A strongman should eat for strength and with this muscle size will come, so a meal plan is not too dissimilar to that of an off-season bodybuilder. The key to healthy quality muscle and weight gain is to eat big and eat consistently throughout the day following a structured meal plan. Six or seven feeds all of large quantity are the norm, which will include plenty of high protein food choices, like lean meat, chicken, fish, eggs and milk; fibrous low glycaemic carbs like cereals, bread, pasta, rice and potatoes; fruit and vegetables (don't forget nuts and pulses are also good sources of protein); as well as sources of essential fats.

Meals should be spread regularly through the day, paying close attention to structure surrounding training sessions to provide fuel. Have low glycaemic carbs about 30 minutes before a workout, with a small amount of simple carbs right before and straight afterwards. It may also be useful to have protein pre-, during and immediately post workout, both on gym and event training sessions. Protein and weight gain supplements can be useful aids to gaining size and strength, but not in place of good wholesome food.

Before a strongman competition up the portions of low glycaemic carbohydrate foods on the two days prior to help load the muscles; nutrition for an event should be similar to that of a training session.

The following is a sample meal plan for one day for a strongman of around 280lbs (128kg) body weight to help gain strength and improve fitness.

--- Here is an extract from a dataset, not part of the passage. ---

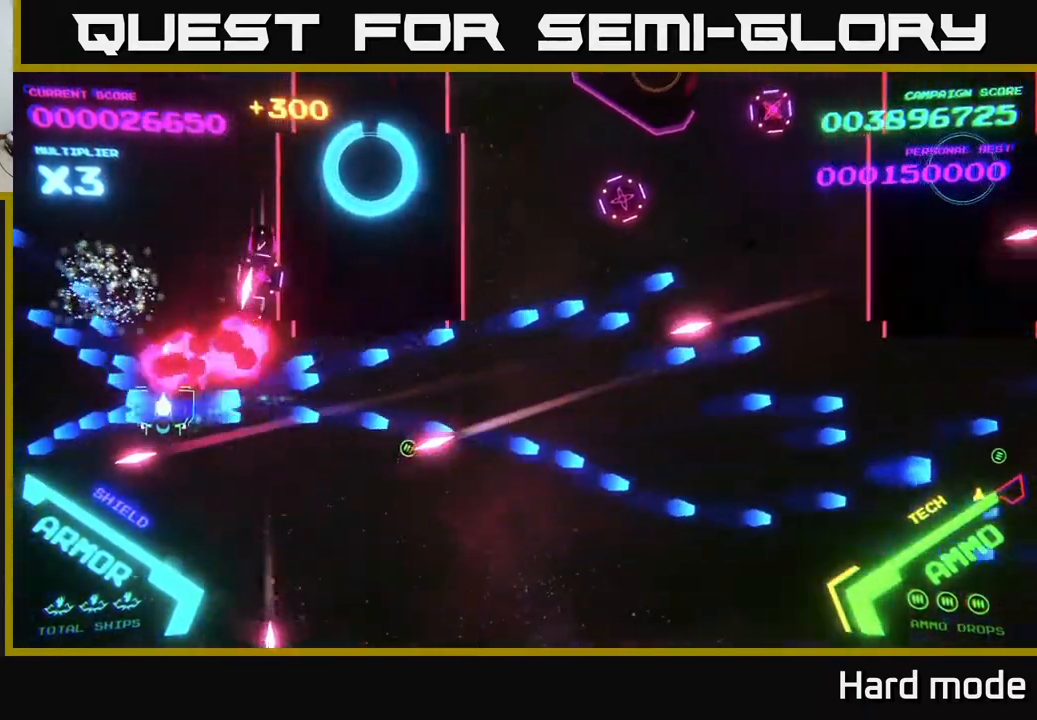
{"buttons": ["B"], "left_stick": "down", "events": [[183, "left_stick", "up-left"], [383, "left_stick", "down"]]}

On non-training days, the only difference should be to peri-workout nutrition.

Wake
30g whey protein in water
Breakfast
Serving of James' Super Smoothie The JSS Bulker
2-4 slices granary bread toasted + 400g baked beans
Tea/coffee with skimmed milk
Mid-morning
Sandwiches: 4 slices granary bread + tuna / chicken / ham + salad
Large handful mixed nuts
Item fruit
Drink water
Lunch
2 chicken breasts or 200g tuna (canned in water)
100g Basmati rice or wholewheat pasta
Tbsp sunflower seeds
Large mixed salad
Low fat yoghurt
Mid-afternoon
4-6 oatcakes
250g cottage cheese / quark
Large handful mixed nuts
Large banana
Mug green tea
30 mins pre-workout
4 squares Easy Flapjacks
Tbsp sunflower seeds
Drink water
Immediately pre-workout
20g whey protein + 30g dextrose in water
TRAIN
during workout sip 20g whey protein
Immediately post workout
40g scoop whey protein + 30g dextrose + 30g maltodextrin in water
Evening meal
(60 mins later)
250g lean red meat or 250g chicken / turkey or 300g white fish
100g basmati rice or 100g wholewheat pasta or 6-8 small boiled new potatoes or 1-2 large sweet potato (dry roasted)
Large serving of vegetables / salad
Low fat yoghurt
Mid-Evening
Large bowl high fibre cereal (like Weetabix, bran flakes, Shreddies, muesli, porridge, etc) + 200ml skimmed milk + 1 tsp sugar
200ml fresh fruit juice
Late snack
Serving of James' Super Smoothie The JSS Bulker

As with all the meal plans this is merely a guide and must not be stuck to rigidly! Ensure you eat a variety of different meats / fish / alternatives, complex carbohydrates, fruit and vegetables every day, and drink plenty of water. Adapt the plan to suit your own needs and lifestyle and adjust with progress.

Plans for people with illness or medical conditions in no way should override advice provided specifically for you by your doctor, clinical dietitian or other clinician. We advise that you seek the advice of a suitably qualified physician before commencing any exercise regime, following any dietary or nutritional regimen or beginning the use of any dietary supplements, legal or otherwise. The information provided on the Website is intended as information only and does not constitute advice. Therefore, it must not be relied on to assist in making or refraining from making a decision, or to assist in deciding on a course of action.